* **ASSIGNMENT**: Pick out all lines with the word "Friday" from the records that follow.

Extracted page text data

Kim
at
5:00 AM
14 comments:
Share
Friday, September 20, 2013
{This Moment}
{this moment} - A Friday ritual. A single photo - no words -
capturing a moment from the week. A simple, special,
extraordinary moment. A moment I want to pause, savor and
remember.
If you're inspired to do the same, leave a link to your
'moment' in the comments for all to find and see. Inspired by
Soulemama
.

--

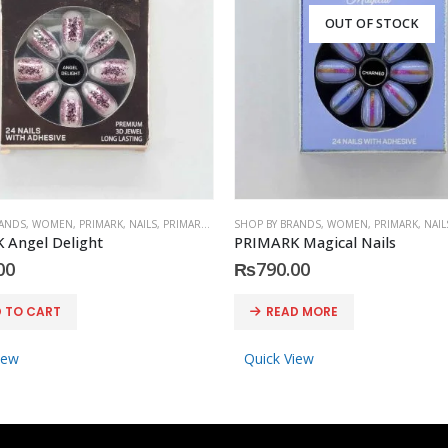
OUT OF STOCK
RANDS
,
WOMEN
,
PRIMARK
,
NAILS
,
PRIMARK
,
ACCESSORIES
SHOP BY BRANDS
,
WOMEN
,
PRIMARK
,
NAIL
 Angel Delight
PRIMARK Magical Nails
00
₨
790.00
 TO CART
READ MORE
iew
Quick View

* **ANSWER SPACE**:
Friday, September 20, 2013
{this moment} - A Friday ritual. A single photo - no words -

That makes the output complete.